▶ **What the exercise asks**
Retype the records from the line containing "family: Trochilidae" through the line containing "family: Lamiaceae", leaving every line unchanged.

▶ **Data**

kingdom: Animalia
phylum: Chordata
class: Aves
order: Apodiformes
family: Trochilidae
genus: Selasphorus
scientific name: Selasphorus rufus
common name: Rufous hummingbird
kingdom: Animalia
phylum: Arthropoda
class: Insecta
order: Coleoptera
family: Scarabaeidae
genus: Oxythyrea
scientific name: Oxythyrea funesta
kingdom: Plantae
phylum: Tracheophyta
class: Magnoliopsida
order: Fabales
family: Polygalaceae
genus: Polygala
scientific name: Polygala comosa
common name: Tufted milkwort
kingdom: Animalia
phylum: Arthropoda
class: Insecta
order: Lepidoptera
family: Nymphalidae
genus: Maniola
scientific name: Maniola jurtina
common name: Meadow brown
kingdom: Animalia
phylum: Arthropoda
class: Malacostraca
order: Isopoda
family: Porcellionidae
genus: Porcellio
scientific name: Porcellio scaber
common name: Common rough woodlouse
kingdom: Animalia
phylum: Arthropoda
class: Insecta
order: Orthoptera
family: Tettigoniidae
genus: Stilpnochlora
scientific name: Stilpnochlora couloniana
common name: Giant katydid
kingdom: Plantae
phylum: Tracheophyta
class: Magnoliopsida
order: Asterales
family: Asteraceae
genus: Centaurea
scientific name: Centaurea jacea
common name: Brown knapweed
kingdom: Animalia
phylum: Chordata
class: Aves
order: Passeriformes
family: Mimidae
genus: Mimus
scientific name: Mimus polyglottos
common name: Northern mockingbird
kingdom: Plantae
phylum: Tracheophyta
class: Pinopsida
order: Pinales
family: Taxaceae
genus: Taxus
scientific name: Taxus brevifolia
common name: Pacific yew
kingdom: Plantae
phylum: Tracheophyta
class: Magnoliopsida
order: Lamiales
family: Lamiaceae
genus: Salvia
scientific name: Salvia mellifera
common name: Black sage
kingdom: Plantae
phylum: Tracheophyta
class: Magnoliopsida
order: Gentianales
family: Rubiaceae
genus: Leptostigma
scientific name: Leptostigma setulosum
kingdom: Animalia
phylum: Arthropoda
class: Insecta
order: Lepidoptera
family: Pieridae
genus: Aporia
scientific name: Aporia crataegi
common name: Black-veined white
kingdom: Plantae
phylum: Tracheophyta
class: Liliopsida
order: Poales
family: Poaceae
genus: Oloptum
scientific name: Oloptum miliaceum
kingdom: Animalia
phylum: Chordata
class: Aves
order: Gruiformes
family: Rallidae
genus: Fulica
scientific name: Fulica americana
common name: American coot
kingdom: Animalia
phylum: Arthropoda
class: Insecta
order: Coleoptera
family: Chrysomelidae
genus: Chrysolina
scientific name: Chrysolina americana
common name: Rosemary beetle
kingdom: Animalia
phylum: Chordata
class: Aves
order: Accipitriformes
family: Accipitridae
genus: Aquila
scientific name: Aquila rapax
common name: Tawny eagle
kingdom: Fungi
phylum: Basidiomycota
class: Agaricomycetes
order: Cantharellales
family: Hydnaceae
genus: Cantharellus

▶ **Answer for this exercise**
family: Trochilidae
genus: Selasphorus
scientific name: Selasphorus rufus
common name: Rufous hummingbird
kingdom: Animalia
phylum: Arthropoda
class: Insecta
order: Coleoptera
family: Scarabaeidae
genus: Oxythyrea
scientific name: Oxythyrea funesta
kingdom: Plantae
phylum: Tracheophyta
class: Magnoliopsida
order: Fabales
family: Polygalaceae
genus: Polygala
scientific name: Polygala comosa
common name: Tufted milkwort
kingdom: Animalia
phylum: Arthropoda
class: Insecta
order: Lepidoptera
family: Nymphalidae
genus: Maniola
scientific name: Maniola jurtina
common name: Meadow brown
kingdom: Animalia
phylum: Arthropoda
class: Malacostraca
order: Isopoda
family: Porcellionidae
genus: Porcellio
scientific name: Porcellio scaber
common name: Common rough woodlouse
kingdom: Animalia
phylum: Arthropoda
class: Insecta
order: Orthoptera
family: Tettigoniidae
genus: Stilpnochlora
scientific name: Stilpnochlora couloniana
common name: Giant katydid
kingdom: Plantae
phylum: Tracheophyta
class: Magnoliopsida
order: Asterales
family: Asteraceae
genus: Centaurea
scientific name: Centaurea jacea
common name: Brown knapweed
kingdom: Animalia
phylum: Chordata
class: Aves
order: Passeriformes
family: Mimidae
genus: Mimus
scientific name: Mimus polyglottos
common name: Northern mockingbird
kingdom: Plantae
phylum: Tracheophyta
class: Pinopsida
order: Pinales
family: Taxaceae
genus: Taxus
scientific name: Taxus brevifolia
common name: Pacific yew
kingdom: Plantae
phylum: Tracheophyta
class: Magnoliopsida
order: Lamiales
family: Lamiaceae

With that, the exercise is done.